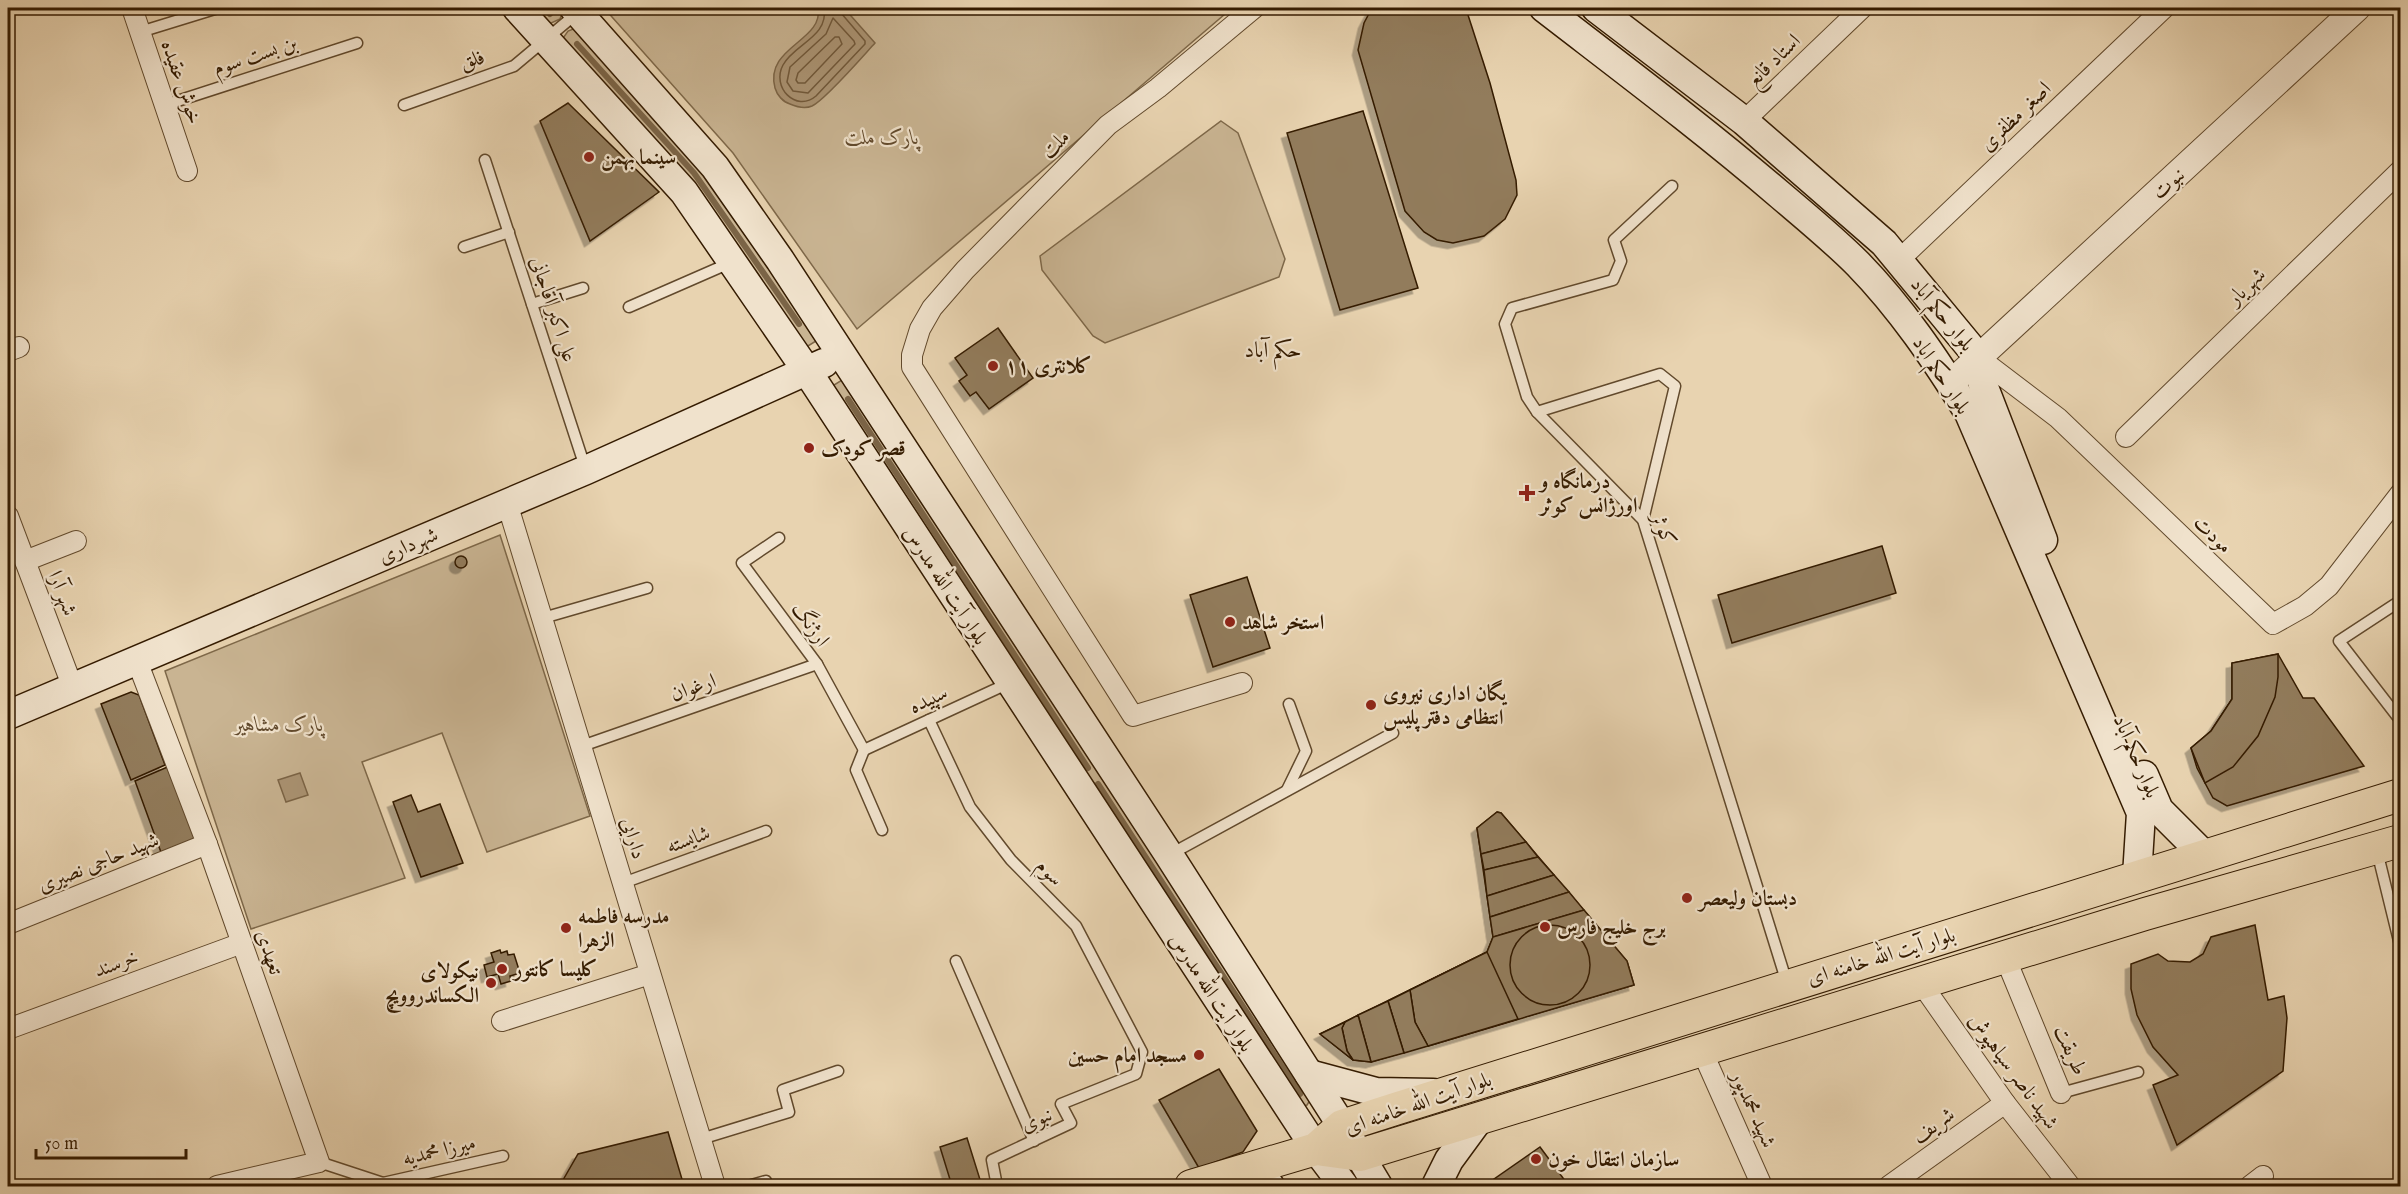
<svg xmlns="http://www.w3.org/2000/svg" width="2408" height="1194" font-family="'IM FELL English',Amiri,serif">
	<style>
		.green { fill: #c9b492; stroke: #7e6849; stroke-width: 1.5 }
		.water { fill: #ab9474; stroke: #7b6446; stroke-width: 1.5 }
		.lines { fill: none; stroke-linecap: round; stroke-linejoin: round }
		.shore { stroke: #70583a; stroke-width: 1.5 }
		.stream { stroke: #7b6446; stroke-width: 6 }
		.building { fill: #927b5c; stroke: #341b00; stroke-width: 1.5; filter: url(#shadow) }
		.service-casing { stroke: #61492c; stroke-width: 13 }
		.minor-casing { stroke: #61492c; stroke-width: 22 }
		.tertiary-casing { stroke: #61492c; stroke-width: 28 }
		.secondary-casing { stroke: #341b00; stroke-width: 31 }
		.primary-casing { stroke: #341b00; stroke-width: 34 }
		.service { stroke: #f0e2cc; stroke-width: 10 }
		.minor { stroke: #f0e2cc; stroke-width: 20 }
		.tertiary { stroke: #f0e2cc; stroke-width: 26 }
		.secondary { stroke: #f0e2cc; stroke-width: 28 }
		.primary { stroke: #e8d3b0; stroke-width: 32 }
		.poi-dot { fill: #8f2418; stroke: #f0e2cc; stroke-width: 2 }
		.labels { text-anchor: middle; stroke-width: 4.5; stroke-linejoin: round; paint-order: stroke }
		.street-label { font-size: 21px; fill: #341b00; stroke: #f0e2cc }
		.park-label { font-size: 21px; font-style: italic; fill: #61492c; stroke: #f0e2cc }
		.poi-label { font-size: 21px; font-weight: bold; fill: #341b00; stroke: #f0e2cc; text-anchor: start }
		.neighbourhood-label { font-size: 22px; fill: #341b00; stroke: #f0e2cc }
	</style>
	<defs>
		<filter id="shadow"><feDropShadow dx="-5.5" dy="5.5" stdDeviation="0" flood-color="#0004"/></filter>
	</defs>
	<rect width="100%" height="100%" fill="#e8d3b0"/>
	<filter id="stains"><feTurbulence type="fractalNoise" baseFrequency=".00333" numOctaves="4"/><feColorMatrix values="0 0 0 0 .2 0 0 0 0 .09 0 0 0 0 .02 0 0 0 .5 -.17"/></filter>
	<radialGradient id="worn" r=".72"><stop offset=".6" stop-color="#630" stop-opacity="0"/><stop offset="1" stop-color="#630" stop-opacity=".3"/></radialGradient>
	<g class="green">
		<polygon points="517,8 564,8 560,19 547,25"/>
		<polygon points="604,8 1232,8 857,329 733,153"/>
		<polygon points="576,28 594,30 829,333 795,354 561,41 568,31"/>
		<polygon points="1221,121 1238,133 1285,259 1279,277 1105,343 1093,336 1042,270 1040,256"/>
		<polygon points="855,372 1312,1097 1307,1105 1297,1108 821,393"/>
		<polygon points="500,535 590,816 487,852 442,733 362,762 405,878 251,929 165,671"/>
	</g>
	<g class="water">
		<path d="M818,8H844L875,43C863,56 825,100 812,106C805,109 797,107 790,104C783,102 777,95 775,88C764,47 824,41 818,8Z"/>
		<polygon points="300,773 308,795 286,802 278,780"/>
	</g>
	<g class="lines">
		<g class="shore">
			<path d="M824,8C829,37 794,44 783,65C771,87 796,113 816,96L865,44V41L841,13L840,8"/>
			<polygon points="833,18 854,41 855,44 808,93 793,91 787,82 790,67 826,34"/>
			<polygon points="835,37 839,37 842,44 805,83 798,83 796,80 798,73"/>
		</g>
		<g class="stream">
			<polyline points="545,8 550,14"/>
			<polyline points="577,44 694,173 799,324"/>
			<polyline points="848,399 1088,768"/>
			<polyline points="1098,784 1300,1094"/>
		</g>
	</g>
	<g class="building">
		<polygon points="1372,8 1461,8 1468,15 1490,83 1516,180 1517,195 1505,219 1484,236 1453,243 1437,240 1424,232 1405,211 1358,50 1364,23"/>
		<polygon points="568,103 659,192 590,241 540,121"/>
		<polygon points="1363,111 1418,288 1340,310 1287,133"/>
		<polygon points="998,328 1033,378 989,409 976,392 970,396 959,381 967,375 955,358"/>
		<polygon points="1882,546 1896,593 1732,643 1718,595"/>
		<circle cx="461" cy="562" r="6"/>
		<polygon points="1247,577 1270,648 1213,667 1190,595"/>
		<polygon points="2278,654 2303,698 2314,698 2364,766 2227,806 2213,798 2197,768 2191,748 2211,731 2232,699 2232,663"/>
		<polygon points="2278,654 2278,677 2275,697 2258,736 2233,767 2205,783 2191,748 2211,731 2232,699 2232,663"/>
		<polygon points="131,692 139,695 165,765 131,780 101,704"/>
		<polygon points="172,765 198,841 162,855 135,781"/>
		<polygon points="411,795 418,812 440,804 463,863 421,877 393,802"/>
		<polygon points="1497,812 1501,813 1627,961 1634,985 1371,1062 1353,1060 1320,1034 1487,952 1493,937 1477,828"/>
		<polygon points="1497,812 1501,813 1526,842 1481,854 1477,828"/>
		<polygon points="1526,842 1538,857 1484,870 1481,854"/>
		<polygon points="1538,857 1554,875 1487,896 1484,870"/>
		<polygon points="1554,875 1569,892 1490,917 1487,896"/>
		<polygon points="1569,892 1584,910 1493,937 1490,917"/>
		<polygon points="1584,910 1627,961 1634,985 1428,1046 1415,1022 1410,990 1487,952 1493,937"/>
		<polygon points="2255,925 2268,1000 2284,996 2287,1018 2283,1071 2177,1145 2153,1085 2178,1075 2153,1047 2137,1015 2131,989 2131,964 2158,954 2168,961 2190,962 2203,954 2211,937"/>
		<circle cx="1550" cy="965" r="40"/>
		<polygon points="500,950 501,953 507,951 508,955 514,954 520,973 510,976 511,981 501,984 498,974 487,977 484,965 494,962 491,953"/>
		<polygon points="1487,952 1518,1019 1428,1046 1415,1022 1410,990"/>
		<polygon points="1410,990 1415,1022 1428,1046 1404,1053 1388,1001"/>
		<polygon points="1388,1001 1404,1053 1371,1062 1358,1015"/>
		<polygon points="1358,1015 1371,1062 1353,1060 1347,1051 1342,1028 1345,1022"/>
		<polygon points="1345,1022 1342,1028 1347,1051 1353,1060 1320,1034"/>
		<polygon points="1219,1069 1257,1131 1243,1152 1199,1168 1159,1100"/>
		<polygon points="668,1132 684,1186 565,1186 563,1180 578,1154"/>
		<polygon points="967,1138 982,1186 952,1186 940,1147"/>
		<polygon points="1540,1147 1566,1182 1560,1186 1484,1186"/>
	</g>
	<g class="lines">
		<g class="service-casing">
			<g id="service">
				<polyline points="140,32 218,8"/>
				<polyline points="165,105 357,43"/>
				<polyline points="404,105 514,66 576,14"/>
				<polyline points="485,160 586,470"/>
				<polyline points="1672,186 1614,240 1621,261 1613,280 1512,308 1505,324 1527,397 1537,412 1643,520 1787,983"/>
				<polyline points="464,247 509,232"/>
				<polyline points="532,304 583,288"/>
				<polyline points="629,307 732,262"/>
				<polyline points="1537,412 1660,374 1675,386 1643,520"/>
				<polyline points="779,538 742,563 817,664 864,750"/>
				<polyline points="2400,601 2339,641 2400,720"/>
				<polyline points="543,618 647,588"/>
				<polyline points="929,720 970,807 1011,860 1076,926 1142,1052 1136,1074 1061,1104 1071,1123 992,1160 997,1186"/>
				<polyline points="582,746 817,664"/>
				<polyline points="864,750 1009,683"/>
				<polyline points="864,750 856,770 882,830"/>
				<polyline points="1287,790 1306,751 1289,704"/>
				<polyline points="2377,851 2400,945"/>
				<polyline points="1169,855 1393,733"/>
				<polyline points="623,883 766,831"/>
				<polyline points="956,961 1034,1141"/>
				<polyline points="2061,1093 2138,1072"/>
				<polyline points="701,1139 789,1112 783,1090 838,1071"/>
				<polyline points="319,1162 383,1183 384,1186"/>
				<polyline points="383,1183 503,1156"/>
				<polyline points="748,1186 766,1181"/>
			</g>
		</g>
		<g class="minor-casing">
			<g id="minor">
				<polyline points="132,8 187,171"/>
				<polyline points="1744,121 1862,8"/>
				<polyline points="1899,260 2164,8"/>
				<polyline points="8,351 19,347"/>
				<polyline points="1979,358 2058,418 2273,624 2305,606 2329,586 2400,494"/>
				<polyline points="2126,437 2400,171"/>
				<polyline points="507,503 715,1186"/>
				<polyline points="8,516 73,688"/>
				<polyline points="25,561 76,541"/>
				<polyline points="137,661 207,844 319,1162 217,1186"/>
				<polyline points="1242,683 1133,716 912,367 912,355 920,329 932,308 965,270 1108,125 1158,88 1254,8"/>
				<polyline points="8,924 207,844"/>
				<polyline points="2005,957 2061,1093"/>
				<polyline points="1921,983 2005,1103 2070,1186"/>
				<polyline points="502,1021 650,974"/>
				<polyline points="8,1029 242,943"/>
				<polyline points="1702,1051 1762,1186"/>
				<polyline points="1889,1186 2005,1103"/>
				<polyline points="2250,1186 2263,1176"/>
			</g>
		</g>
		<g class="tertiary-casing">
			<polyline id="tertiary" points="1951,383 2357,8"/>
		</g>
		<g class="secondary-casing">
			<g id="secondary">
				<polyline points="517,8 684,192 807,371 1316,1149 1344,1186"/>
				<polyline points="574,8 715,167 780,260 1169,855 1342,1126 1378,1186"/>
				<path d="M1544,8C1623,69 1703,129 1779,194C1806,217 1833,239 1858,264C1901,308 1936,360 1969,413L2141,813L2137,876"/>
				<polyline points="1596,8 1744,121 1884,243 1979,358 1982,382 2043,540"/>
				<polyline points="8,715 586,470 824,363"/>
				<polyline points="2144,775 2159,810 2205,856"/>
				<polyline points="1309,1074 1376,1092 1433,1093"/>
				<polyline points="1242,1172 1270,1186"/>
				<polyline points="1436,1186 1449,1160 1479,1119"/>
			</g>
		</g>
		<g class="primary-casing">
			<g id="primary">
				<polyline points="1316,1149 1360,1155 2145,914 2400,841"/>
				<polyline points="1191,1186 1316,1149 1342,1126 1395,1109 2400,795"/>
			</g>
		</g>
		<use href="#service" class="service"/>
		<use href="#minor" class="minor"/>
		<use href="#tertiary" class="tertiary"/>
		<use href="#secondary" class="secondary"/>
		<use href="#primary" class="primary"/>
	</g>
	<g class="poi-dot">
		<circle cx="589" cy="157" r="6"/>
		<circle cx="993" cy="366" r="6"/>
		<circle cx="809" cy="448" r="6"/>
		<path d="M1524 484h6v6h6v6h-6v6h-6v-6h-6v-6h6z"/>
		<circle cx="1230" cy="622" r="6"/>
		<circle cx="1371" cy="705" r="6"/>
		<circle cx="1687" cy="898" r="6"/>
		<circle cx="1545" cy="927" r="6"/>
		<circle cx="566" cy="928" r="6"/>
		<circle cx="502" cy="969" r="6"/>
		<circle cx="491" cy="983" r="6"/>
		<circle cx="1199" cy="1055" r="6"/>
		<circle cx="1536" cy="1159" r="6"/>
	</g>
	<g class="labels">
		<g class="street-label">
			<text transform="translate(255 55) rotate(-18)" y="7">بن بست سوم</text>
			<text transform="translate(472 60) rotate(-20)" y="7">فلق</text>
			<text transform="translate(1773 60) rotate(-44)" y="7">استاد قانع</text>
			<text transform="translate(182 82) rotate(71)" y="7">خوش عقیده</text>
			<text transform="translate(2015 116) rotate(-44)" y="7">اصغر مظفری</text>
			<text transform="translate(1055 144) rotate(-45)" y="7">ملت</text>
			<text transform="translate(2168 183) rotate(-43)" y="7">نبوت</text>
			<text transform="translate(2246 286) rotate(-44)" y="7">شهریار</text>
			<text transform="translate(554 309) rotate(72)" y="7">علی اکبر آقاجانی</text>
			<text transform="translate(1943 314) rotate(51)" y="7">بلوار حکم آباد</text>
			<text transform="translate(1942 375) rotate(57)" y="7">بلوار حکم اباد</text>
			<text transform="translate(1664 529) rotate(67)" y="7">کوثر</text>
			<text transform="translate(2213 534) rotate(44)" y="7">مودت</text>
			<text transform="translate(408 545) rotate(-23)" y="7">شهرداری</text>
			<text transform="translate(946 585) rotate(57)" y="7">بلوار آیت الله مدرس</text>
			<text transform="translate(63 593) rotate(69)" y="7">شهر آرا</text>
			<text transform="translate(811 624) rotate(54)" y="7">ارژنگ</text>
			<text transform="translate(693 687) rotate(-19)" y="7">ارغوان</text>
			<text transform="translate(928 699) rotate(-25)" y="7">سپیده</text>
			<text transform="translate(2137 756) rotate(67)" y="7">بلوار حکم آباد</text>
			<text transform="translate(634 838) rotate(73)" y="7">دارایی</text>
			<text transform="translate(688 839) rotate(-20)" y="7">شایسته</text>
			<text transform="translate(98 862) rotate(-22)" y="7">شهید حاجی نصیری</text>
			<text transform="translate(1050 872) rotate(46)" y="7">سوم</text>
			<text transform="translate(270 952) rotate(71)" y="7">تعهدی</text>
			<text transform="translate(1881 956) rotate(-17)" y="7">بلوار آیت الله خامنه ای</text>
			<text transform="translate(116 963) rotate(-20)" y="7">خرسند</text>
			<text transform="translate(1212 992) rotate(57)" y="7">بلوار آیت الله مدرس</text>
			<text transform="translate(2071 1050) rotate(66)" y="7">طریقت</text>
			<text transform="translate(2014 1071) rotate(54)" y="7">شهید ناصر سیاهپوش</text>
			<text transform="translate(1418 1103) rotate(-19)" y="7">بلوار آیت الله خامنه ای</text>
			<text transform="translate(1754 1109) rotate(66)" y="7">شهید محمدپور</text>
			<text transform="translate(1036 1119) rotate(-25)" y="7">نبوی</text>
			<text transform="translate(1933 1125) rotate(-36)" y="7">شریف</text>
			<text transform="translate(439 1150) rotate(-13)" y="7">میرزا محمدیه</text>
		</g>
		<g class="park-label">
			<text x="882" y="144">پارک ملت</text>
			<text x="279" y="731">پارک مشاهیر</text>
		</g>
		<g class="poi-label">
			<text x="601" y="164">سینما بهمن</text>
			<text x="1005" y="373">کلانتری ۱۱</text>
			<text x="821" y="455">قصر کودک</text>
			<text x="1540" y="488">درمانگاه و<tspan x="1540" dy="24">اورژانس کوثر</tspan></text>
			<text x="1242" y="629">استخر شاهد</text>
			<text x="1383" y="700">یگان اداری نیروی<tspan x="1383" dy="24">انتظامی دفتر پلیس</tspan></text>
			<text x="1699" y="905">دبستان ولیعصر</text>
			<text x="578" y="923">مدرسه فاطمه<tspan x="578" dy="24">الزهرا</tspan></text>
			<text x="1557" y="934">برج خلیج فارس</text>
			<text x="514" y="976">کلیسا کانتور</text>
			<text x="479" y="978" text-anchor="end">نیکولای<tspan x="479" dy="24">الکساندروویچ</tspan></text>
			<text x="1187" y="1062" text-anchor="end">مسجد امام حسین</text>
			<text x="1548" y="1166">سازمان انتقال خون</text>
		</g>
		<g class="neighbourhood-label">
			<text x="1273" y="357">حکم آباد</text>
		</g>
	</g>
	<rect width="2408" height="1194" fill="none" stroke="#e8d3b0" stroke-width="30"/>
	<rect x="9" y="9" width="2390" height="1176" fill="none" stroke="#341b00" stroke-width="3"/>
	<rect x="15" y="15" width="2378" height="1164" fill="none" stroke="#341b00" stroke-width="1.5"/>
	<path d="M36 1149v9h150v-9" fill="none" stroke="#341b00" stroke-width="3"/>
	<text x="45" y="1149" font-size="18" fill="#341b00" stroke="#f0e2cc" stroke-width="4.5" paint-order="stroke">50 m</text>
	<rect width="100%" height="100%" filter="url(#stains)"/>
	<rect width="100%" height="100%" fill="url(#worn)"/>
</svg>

==*==

Assignment
Using the listing above, report each line that mentions the word "worn".

Response below
	<radialGradient id="worn" r=".72"><stop offset=".6" stop-color="#630" stop-opacity="0"/><stop offset="1" stop-color="#630" stop-opacity=".3"/></radialGradient>
	<rect width="100%" height="100%" fill="url(#worn)"/>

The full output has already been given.